Reputation: 73
I know there are many similar questions, but I've been through all of those and they couldn't help me. I'm trying to get information from a website, and I've used the same method on other websites with success. Here however, it doesn't work. I would very much appreciate if somebody could give me a few tips!
I want to get the max temperature for tomorrow from this website.
import re, requests, time
from lxml import html
page = requests.get('http://www.weeronline.nl/Europa/Nederland/Amsterdam/4058223')
tree = html.fromstring(page.content)
a = tree.xpath('//*[@id="app"]/div/div[2]/div[5]/div[2]/div[2]/div[6]/div/div/div/div/div/div/ul/div[2]/div/li[1]/div/span/text()')
print(a)
This returns an empty list, however. The same method on a few other websites I checked worked fine. I've tried applying this method on other parts of this website and this domain, all to no avail.
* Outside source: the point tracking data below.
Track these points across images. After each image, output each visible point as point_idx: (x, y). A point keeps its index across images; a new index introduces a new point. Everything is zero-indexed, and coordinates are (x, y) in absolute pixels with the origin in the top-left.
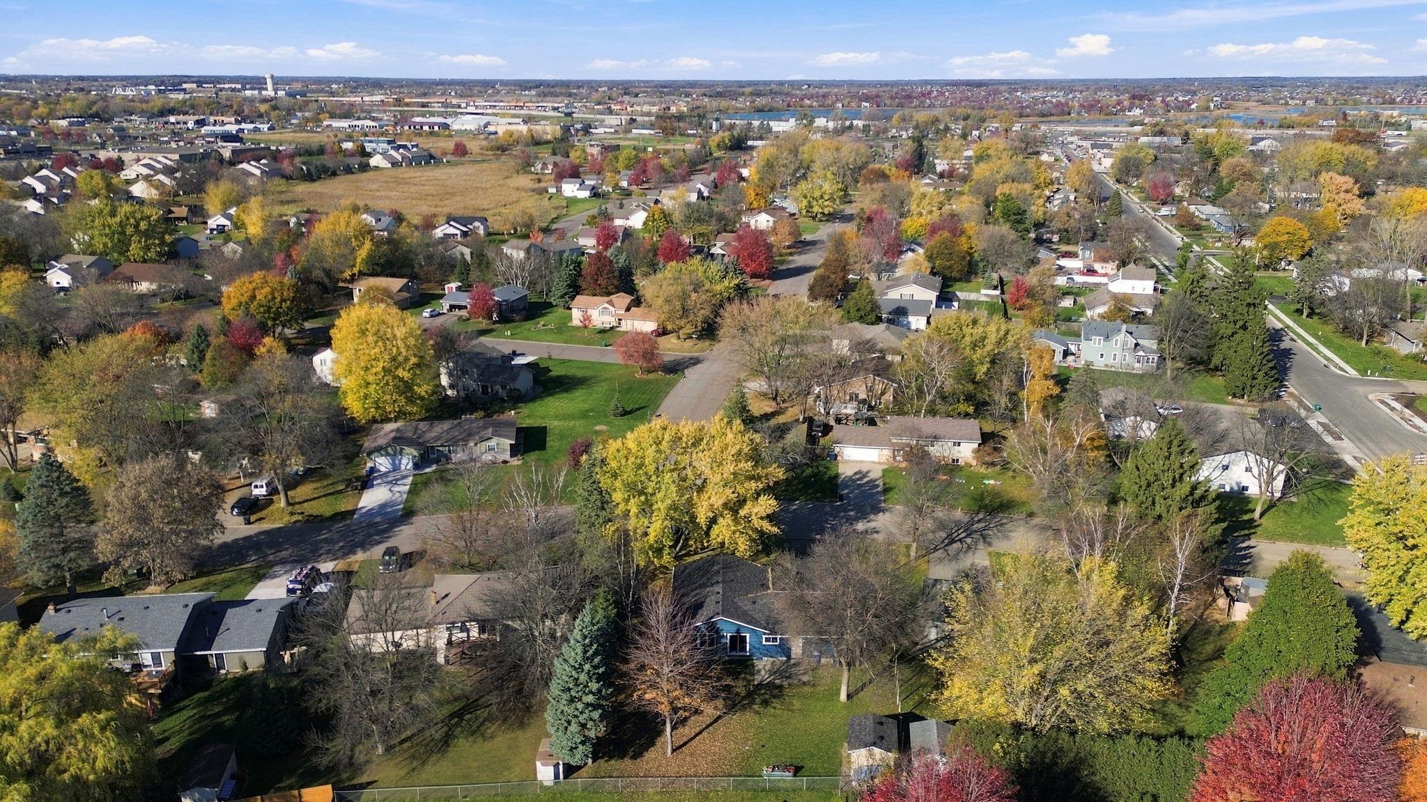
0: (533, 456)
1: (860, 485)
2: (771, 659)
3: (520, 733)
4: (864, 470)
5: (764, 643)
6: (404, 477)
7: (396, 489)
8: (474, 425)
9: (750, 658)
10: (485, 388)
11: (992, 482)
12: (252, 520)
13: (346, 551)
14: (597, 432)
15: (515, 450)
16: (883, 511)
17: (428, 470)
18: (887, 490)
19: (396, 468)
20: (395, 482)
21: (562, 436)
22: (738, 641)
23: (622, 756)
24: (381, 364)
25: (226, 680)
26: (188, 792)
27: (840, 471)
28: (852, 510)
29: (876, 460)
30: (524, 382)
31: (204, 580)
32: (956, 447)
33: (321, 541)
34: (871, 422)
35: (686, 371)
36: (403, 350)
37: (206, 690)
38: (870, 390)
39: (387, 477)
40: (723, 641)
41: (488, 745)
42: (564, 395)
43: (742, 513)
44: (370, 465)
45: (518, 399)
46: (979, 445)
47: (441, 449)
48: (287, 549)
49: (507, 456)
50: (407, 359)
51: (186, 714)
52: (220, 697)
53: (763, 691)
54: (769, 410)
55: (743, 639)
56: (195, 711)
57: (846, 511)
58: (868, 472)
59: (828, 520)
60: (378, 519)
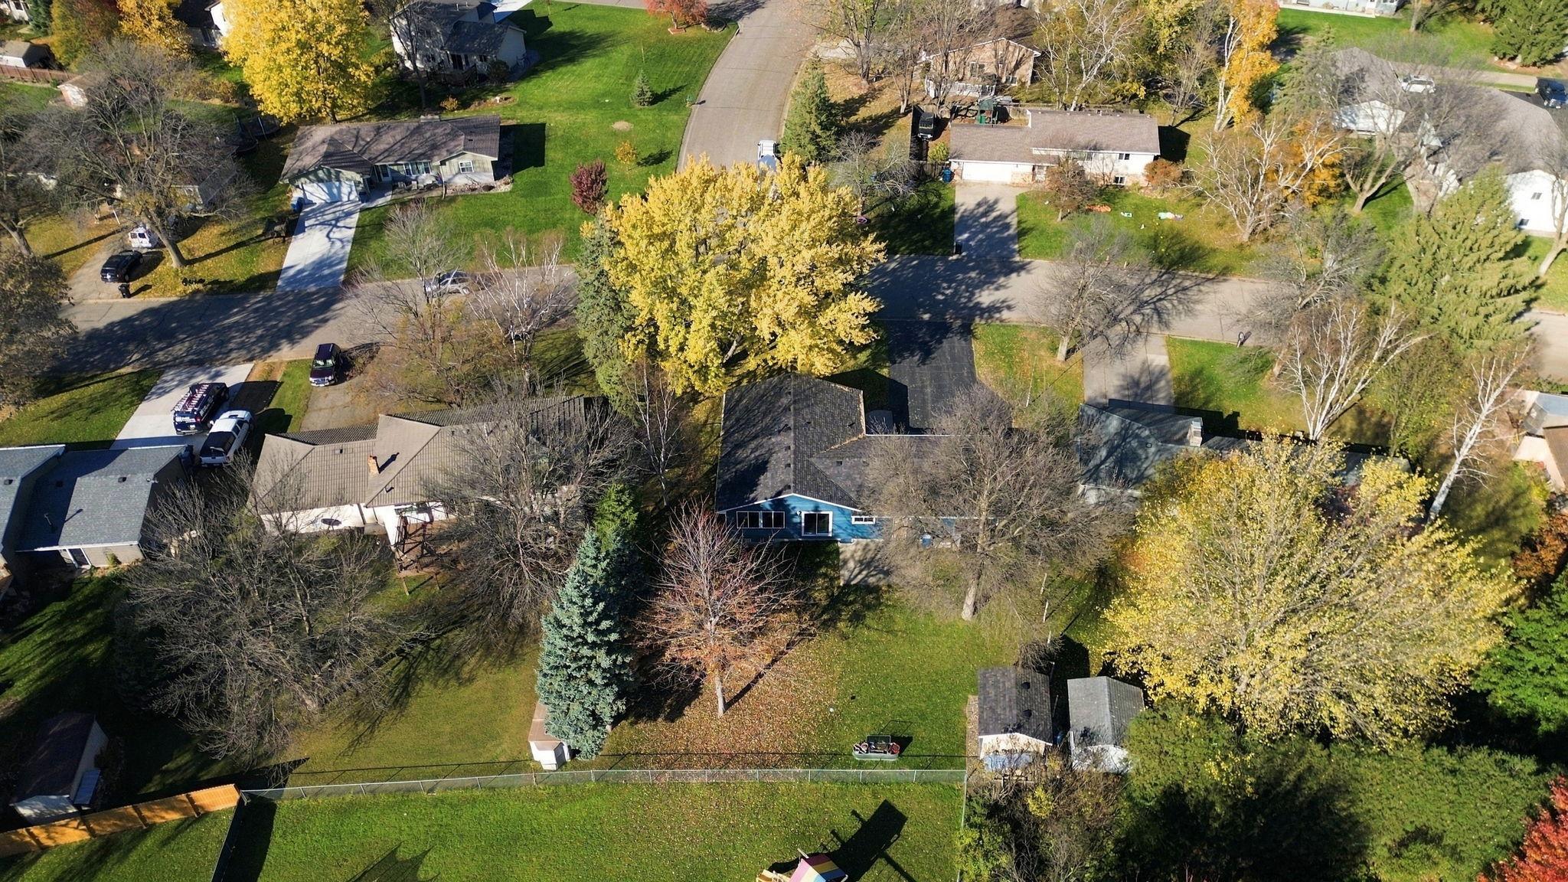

Thanks for any and all help! Best regards
Upvotes: 0
Views: 119
Reputation: 21643
Notice that when you try to open that page you are asked whether you agree to allow cookies. (It's something like that, I have no Dutch.) You will need to use something like selenium to click on a button to 'OK' that so that you have access to the page that you really want. Then you can use the technique discussed at Web Scrape page with multiple sections to be able to get the HTML for that page, and finally apply whatever xpath it takes to retrieve the content that you want.
Upvotes: 1